Exercise objective — Would you transcribe exactly the lines from the one containing "to industry regulations" to the last line of the data below, both ends included, but none of the pictures?

Data extract —

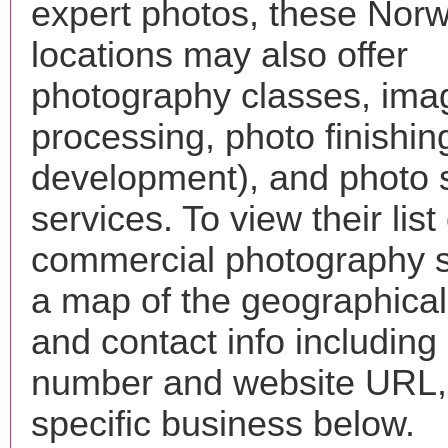
expert photos, these Norw
locations may also offer
photography classes, ima
processing, photo finishin
development), and photo 
services. To view their list 
commercial photography s
a map of the geographical 
and contact info includin
number and website URL, 
specific business below.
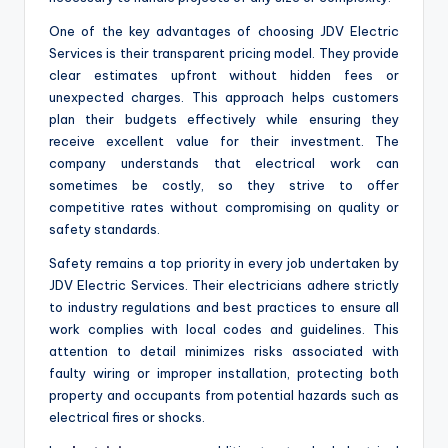
One of the key advantages of choosing JDV Electric
Services is their transparent pricing model. They provide
clear estimates upfront without hidden fees or
unexpected charges. This approach helps customers
plan their budgets effectively while ensuring they
receive excellent value for their investment. The
company understands that electrical work can
sometimes be costly, so they strive to offer
competitive rates without compromising on quality or
safety standards.
Safety remains a top priority in every job undertaken by
JDV Electric Services. Their electricians adhere strictly
to industry regulations and best practices to ensure all
work complies with local codes and guidelines. This
attention to detail minimizes risks associated with
faulty wiring or improper installation, protecting both
property and occupants from potential hazards such as
electrical fires or shocks.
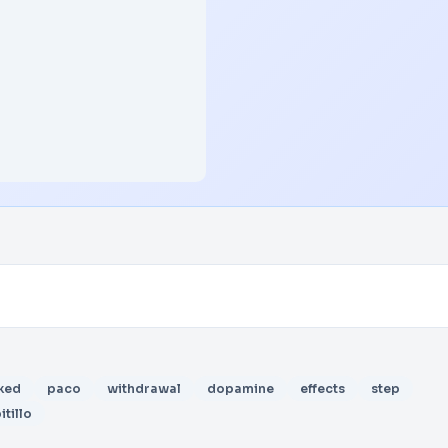
ked
paco
withdrawal
dopamine
effects
step
itillo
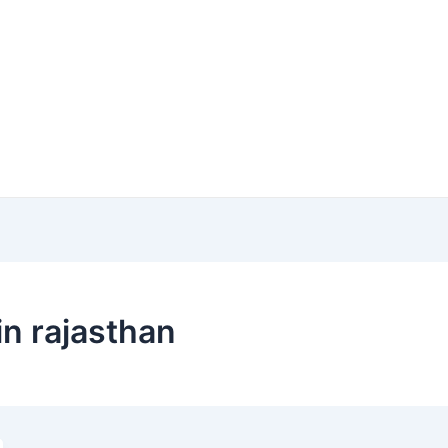
in rajasthan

Your response —
to industry regulations and best practices to ensure all
work complies with local codes and guidelines. This
attention to detail minimizes risks associated with
faulty wiring or improper installation, protecting both
property and occupants from potential hazards such as
electrical fires or shocks.
ked
paco
withdrawal
dopamine
effects
step
itillo
in rajasthan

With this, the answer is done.